Bilgiye dayalı bir ekonominin çalışanlarının iyi yetiştirilmesine ek olarak, bilgiye dayalı ekonomide kurumları ve işi yönetecek; dolayısıyla küresel ekonomide rekabet üstünlüğü sağlayacak, yüksek nitelikli insan gücünün yetiştirilmesi gerekir. Yönetim kapasitesinin yeterince geliştirilmediği ülkelerde sermaye ve emek, küresel ekonomide başka coğrafyalara doğru yönelmektedir. Bu nedenle, yaşam boyu istihdam edilebilirlik becerilerinin geliştirilmesi yanında, eğitimin aynı zamanda bu becerilere sahip işgücünün verimli bir şekilde örgütlenmesi ve çalışmasını sağlayacak yönetim kapasitesini de geliştirmesi ekonomik kalkınma açısından bir zorunluluktur.
Eğitimin her tür ve düzeyinde kazandırılan becerilerin ekonomik ve toplumsal kalkınma ile ilişkilendirilmesi gerekmektedir. Bu ilişkilendirme yapılmadan gerçekleştirilecek nicel gelişmeler, ekonomik kalkınmayı desteklemede yetersiz kalacaktır. Okullarımız gençleri küresel ekonomi ve gelecek için çok daha iyi hazırlayacak kurumlar haline getirilebilir. Türkiye’nin hedefi, gençlerini bilgi ve beceri açısından rekabete dayalı dünya ekonomisinin çarkları arasında başarılı olabilecek şekilde yetiştirmek olmalıdır.
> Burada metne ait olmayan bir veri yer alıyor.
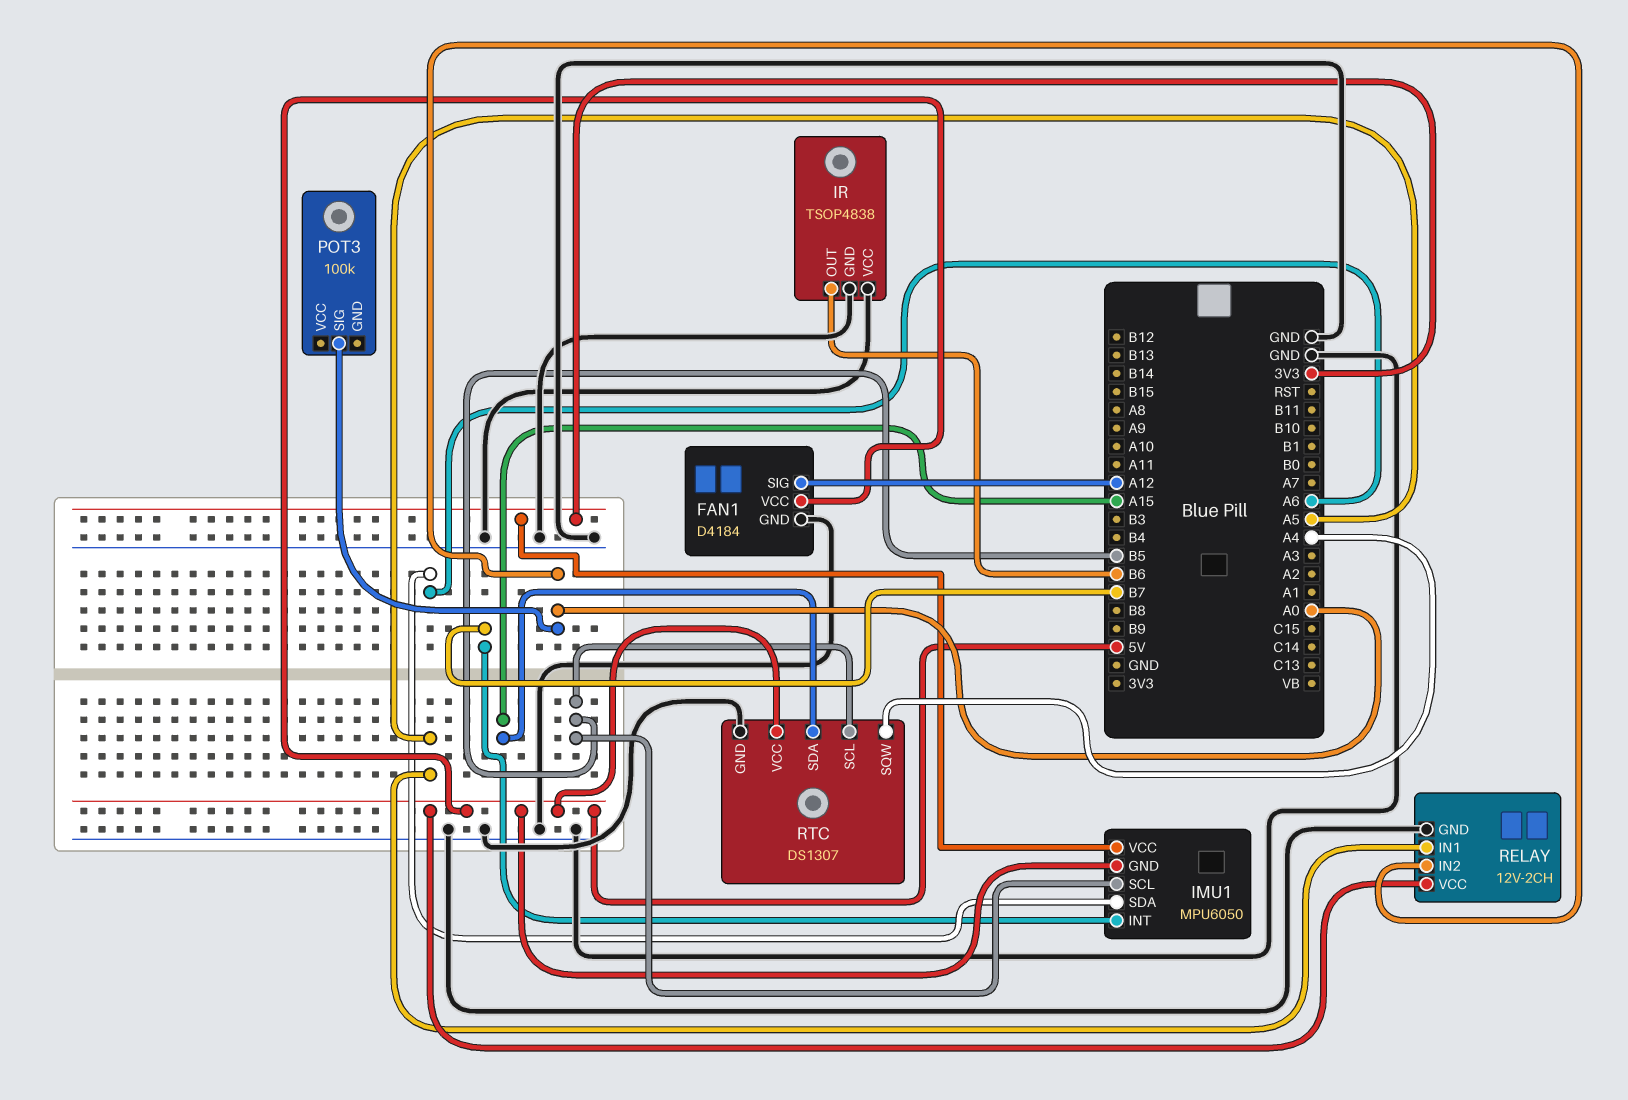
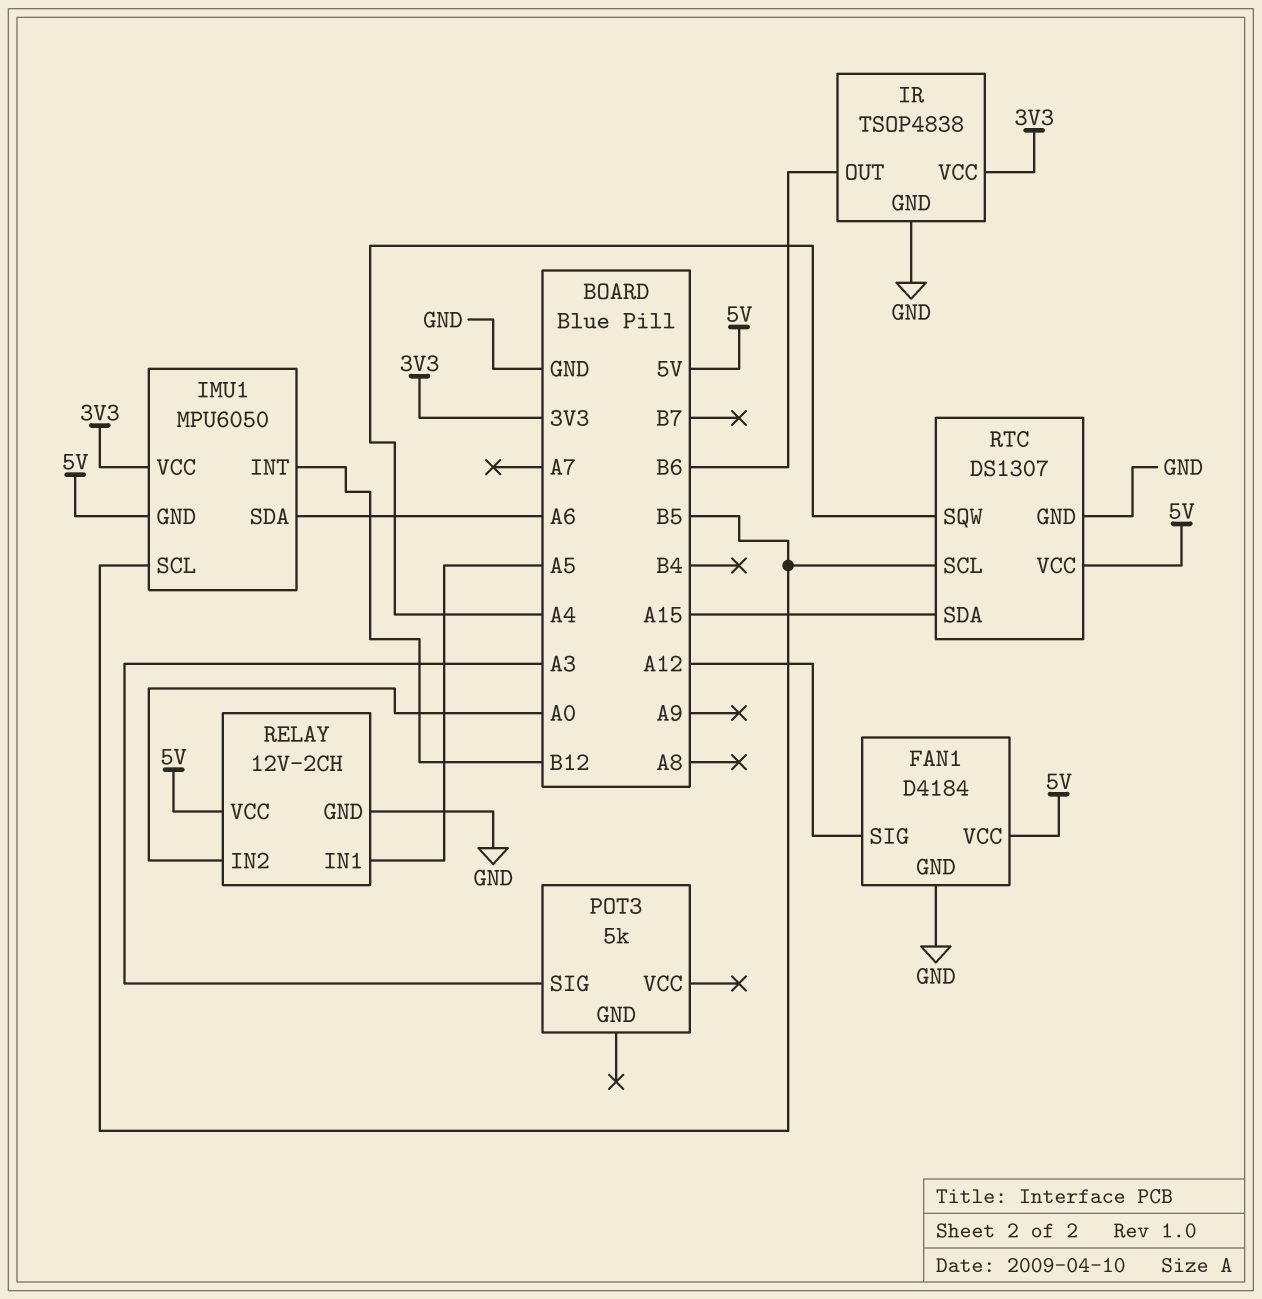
IMU1 pin INT: B7 -> B12
IR pin VCC: GND -> 3V3
POT3: 100k -> 5k
POT3 pin SIG: A0 -> A3

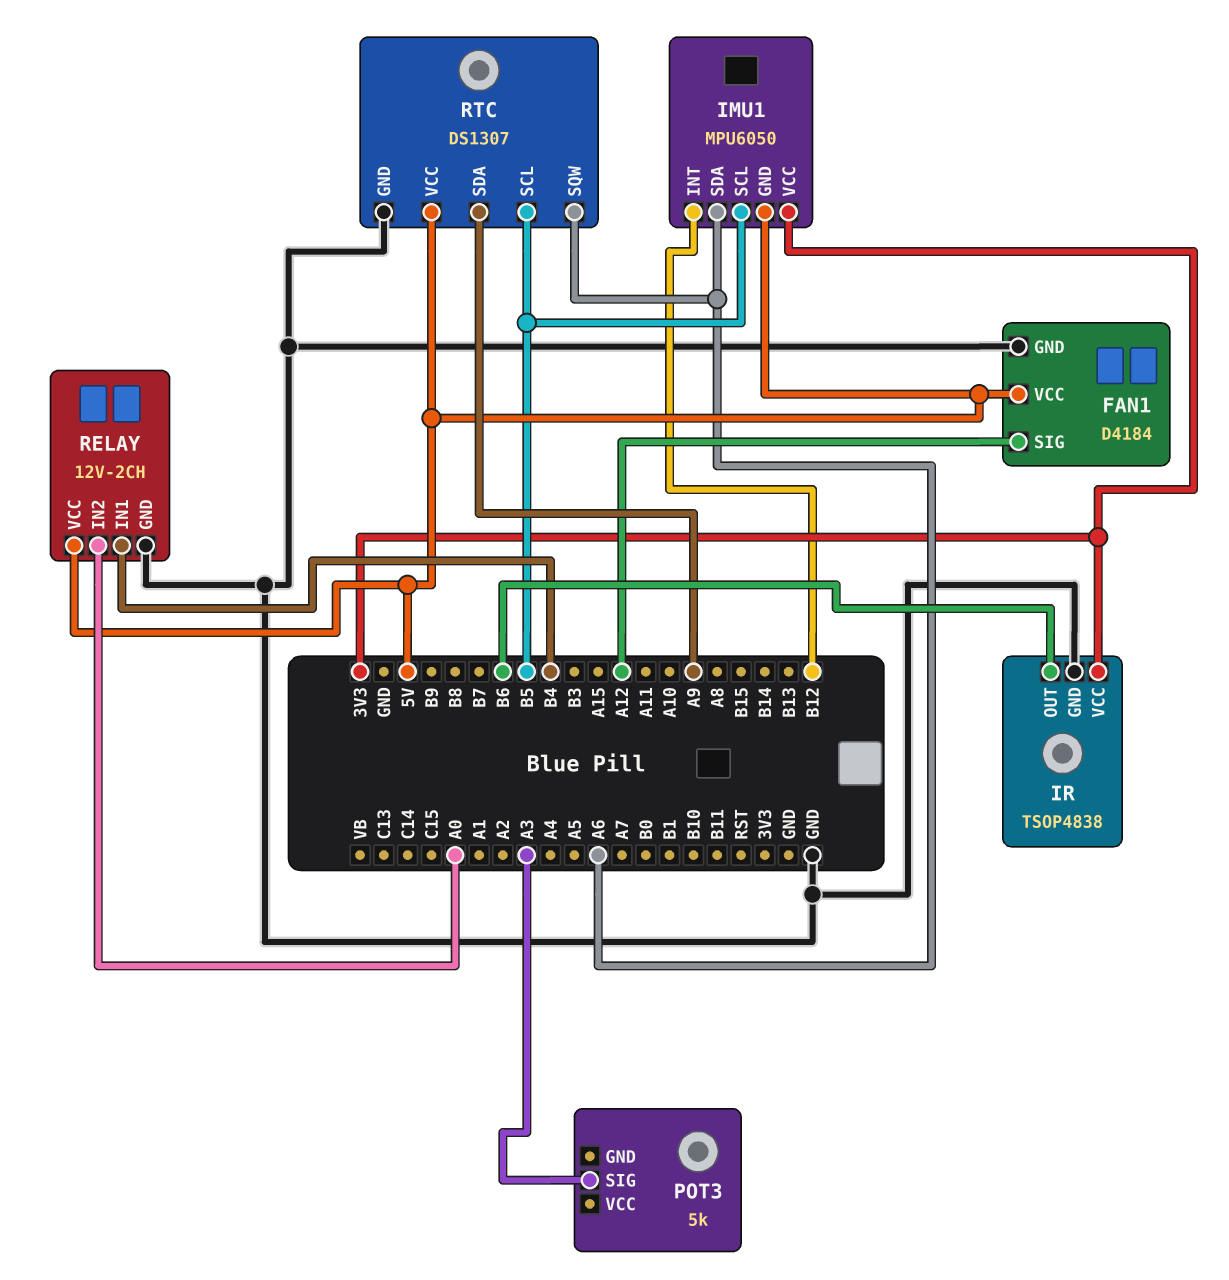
RELAY pin IN1: A5 -> B4
RTC pin SDA: A15 -> A9
RTC pin SQW: A4 -> A6

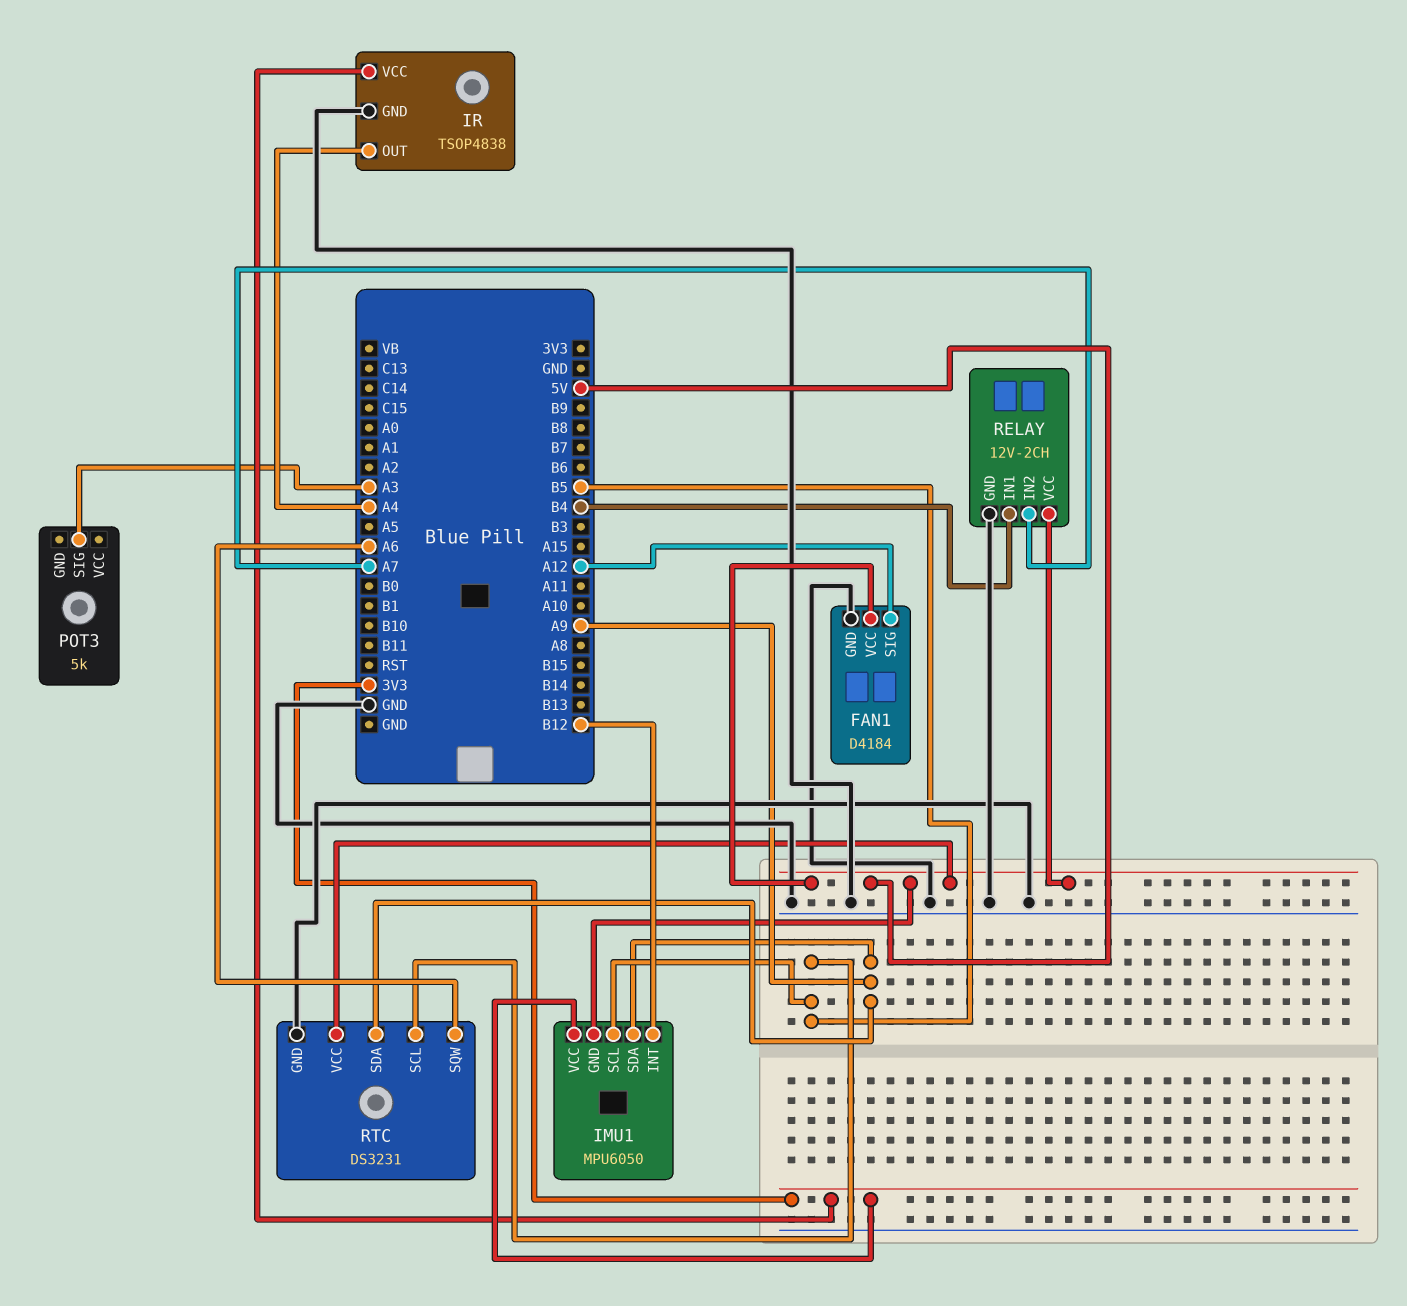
IMU1 pin SDA: A6 -> A9
IR pin OUT: B6 -> A4
RELAY pin IN2: A0 -> A7
RTC: DS1307 -> DS3231

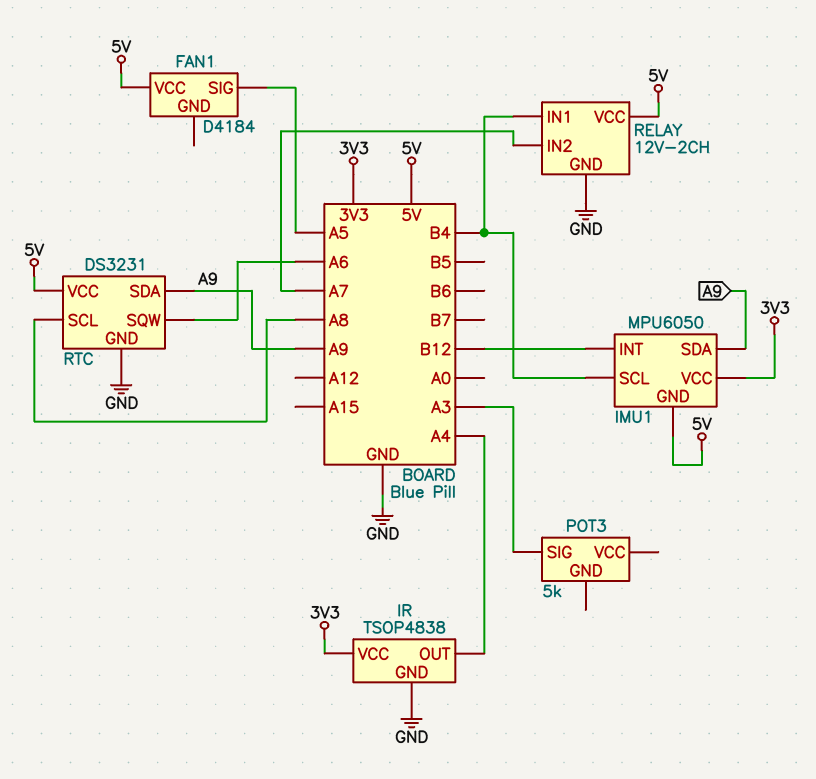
FAN1 pin GND: GND -> none
FAN1 pin SIG: A12 -> A5
IMU1 pin SCL: B5 -> B4
RTC pin SCL: B5 -> A8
Küresel ekonomide rekabet üstünlüğünü sağlamak ve sürdürebilmek, üniversite öncesi eğitimde erişim, eşitlik ve kalitenin sağlanması kadar, üniversite eğitiminde ve lisansüstü eğitimde ileri düzeyde bilgi ve teknolojiyi kullanabilen ve üretebilen bireylerin yetiştirilmesi ile gerçekleştirilebilir. Orta vadede Türk eğitim sisteminin ekonomi ile yeterince ilişkilendirilememesi, uzun vadede küresel ekonomide rekabet üstünlüğünün sağlanamaması ya da kaybedilmesi anlamına gelmektedir. Türk toplumunun geleceği açısından bunun sonucu yokluk, yoksulluk ve uluslar arası alanda saygın bir yere sahip olamamaktır. Bu nedenle eğitime yatırım ve Türk eğitim sisteminin geliştirilmesi, kesinlikle günlük politik sorunların ve söylemlerin dışında tutulmalıdır. Bu bağlamda, kamu ve özel sektörler ve sivil toplum kapsamlı bir reform hareketini hep birlikte planlamalı ve hayata geçirmelidir.